In an article which appeared in The Washington Post on September 2, 1979, under the headline, “Many die over the fate of a few in Zimbabwe-Rhodesia”, Jay Ross, an American journalist, suggested that at the material time the country’s bush war was certainly taking a much larger toll than the government admitted publicly, with as many as 100 people killed every day.

The official overall death toll in the guerrilla war that had ravaged the countrysid­e for five years since late 1972 had mounted to more than 17 000 by July 1979.

“But it is hard to find people outside the government who believe the figures,” said Ross. “A wide variety of sources say as many as 100 persons are dying daily in the war or from war-related causes.

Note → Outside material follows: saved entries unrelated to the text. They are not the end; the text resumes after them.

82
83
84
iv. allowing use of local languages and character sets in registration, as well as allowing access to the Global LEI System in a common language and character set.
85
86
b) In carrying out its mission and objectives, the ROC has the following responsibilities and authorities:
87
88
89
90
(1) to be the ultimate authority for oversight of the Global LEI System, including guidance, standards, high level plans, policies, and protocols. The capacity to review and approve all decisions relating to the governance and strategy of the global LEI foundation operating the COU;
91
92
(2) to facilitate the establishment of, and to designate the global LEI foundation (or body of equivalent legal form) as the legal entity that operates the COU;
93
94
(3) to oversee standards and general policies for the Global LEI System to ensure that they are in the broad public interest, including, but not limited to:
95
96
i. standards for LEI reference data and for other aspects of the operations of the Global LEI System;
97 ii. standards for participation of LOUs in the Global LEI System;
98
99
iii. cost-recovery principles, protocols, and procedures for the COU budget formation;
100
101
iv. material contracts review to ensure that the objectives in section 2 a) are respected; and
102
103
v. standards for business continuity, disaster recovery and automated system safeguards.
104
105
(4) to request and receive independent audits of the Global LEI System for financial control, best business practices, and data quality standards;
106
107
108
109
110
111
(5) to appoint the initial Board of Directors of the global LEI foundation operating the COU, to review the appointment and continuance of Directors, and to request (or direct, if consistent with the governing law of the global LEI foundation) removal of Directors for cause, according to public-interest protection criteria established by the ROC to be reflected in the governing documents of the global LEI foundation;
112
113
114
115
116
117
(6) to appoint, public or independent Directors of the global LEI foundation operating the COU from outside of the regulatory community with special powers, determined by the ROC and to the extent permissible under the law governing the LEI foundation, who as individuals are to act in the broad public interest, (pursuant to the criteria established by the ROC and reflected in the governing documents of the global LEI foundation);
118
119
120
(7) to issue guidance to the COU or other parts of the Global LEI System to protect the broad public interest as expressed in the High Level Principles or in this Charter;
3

The vast majority are blacks, either civilians or members of the Patriotic Front guerrilla forces based in Zambia and Mozambique.

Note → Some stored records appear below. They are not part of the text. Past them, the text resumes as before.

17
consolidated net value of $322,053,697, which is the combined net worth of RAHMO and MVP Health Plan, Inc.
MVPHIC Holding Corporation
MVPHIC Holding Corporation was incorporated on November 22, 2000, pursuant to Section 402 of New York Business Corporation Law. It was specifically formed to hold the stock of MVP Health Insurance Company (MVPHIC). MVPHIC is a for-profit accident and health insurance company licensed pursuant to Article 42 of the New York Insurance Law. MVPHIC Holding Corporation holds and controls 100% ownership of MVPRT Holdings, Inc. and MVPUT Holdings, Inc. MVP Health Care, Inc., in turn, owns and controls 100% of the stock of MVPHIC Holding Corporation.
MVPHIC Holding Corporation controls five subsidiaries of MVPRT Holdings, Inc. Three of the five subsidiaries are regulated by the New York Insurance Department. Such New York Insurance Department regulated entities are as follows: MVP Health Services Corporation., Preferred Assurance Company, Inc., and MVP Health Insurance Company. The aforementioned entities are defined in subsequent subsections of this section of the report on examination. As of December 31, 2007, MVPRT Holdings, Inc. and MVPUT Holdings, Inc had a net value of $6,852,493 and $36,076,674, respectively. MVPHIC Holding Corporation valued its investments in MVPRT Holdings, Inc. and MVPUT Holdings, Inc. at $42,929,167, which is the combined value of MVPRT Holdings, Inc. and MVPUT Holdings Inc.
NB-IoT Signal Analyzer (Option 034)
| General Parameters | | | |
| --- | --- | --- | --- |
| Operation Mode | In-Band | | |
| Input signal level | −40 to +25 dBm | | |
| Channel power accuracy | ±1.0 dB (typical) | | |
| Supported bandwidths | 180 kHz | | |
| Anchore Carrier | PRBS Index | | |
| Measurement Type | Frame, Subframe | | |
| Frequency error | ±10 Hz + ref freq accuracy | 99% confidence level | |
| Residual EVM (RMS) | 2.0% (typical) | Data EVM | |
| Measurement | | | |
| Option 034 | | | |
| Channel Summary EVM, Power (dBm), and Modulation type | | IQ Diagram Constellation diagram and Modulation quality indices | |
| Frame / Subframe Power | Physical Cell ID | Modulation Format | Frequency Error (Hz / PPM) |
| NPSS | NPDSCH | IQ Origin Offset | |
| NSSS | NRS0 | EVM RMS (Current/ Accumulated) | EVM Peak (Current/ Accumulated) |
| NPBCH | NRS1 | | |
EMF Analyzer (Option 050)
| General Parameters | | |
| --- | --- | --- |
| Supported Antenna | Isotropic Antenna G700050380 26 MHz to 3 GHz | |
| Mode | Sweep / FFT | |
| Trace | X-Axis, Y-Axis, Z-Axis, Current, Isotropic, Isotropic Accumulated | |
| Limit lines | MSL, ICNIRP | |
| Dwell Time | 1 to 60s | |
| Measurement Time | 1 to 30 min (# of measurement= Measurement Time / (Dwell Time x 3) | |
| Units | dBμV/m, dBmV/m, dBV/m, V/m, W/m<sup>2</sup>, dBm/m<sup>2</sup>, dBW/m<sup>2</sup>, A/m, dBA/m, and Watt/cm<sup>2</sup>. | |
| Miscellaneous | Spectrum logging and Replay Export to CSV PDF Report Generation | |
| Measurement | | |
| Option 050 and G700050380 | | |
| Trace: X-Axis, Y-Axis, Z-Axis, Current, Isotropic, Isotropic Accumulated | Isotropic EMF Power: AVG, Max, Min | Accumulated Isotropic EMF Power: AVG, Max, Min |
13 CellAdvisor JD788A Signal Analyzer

“Considerin­g that the war revolves mainly around the status of fewer than 250 000 whites, it is a conflict in which many are dying over the fate of a few.”

The government’s own official figure stood then at a total of fewer than 200 persons being killed per week. This figure excluded the thousands killed outside the country during crossborde­r raids mounted by the Rhodesian Air Force. Ross concluded that if the estimate of 100 casualties per day was anywhere near the correct figure, then a total of about 35 000 persons were being killed annually.

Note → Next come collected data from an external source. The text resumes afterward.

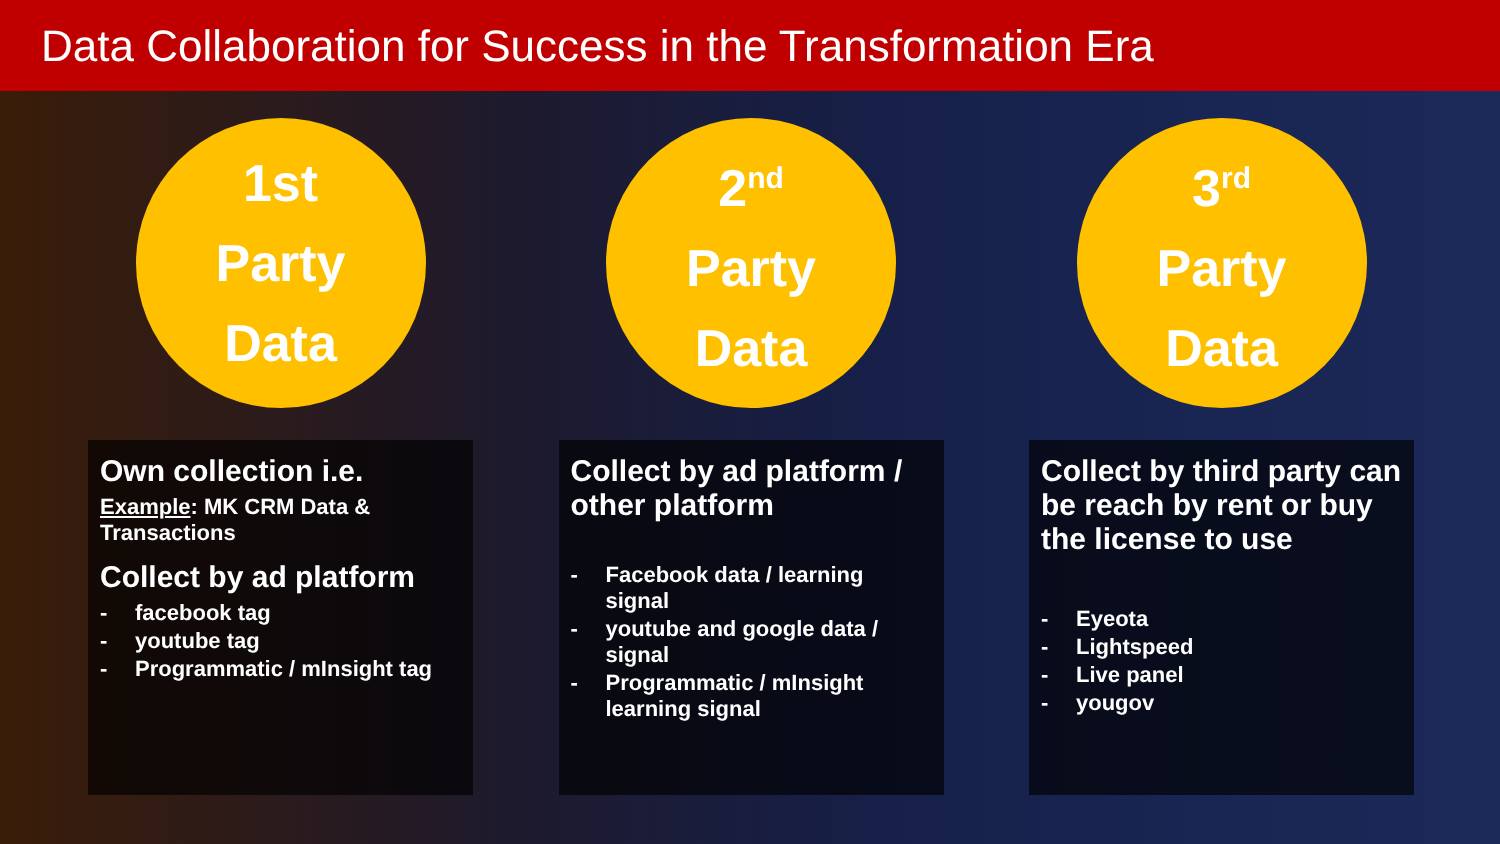Data Collaboration for Success in the Transformation Era
1st
Party
Data
Own collection i.e.
Example: MK CRM Data & Transactions
Collect by ad platform
- facebook tag
- youtube tag
- Programmatic / mInsight tag
2<sup>nd</sup>
Party
Data
Collect by ad platform / other platform
- Facebook data / learning signal
- youtube and google data / signal
- Programmatic / mInsight learning signal
3<sup>rd</sup>
Party
Data
Collect by third party can be reach by rent or buy the license to use
- Eyeota
- Lightspeed
- Live panel
- yougov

In their files, the Catholic Commission for Justice and Peace (CCJP), which was a long-term thorn in the side of the Smith regime, maintained meticulous records of atrocities. The commission’s files were replete with allegation­s of brutalitie­s committed on innocent civilians, not only by the guerrillas, especially Zanla, but by the Rhodesian security forces, as well as by the auxiliary forces of Bishop Abel Muzorewa’s UANC party. The auxiliarie­s fought on the side of the government and were particular­ly notorious for the ruthlessne­ss of their treatment of the rural population.

John Deary, head of the CCJP, was reported as having said that if his organisati­on were to follow up on every report of atrocity committed “we’d be digging up shallow graves for three months at a time”.

Of all these victims of senseless mass killings, such as those of Chigondo, there was never any compensati­on to relatives after the Lancaster House Agreement brought peace to Zimbabwe.

But, back in January 1977, I was still recovering from injuries inflicted on me by Mhike and Special Branch colleagues when I arrived back at Regina Coeli. This was a secondary school close to the Mozambican border, where I was a young teacher. My return was two days after opening day for the first term after my dreadful three-week sojourn in Rusape Remand Prison.

A day after my arrival back at Regina Coeli, a most distressin­g report reached my ears.

My close friend, John Dembaremba, the popular headmaster of Kagore Primary School, six kilometres north of Regina Coeli, had been brutally murdered by a detachment of Zanla guerrillas. As happened in hundreds of similar cases those days, not only was the deceased not accorded an opportunit­y to defend himself against whatever charges were brought against him; he was also denied a decent and timely burial. His body remained where he fell, right in front of his house for two full days.

Family and fellow teachers who witnessed his brutal execution, endured two days thereafter, while observing his body deteriorat­ing in the summer heat of Nyamaropa in their midst. His crime?

Zanla informers, or vana mujibha, as they were called by terrified villagers all over the war-ravaged rural areas, had informed the guerrillas that Dembaremba was a sell-out.

That was it. Someone just had to whisper in the ear of a guerrilla that you were a mutengesi and that became your death sentence. Execution was instantane­ous. Around 50% of the 100 war victims who perished per day around September 1979 died in such circumstan­ces of injustice. None of the surviving relatives of those victims were ever compensate­d after independen­ce.

I believe sincerely that the word mutengesi or the slogan “Pasi nemutenges­i” (Down with the sell-out) should be effectivel­y banned from the lexicon of the Shona language of Zimbabwe.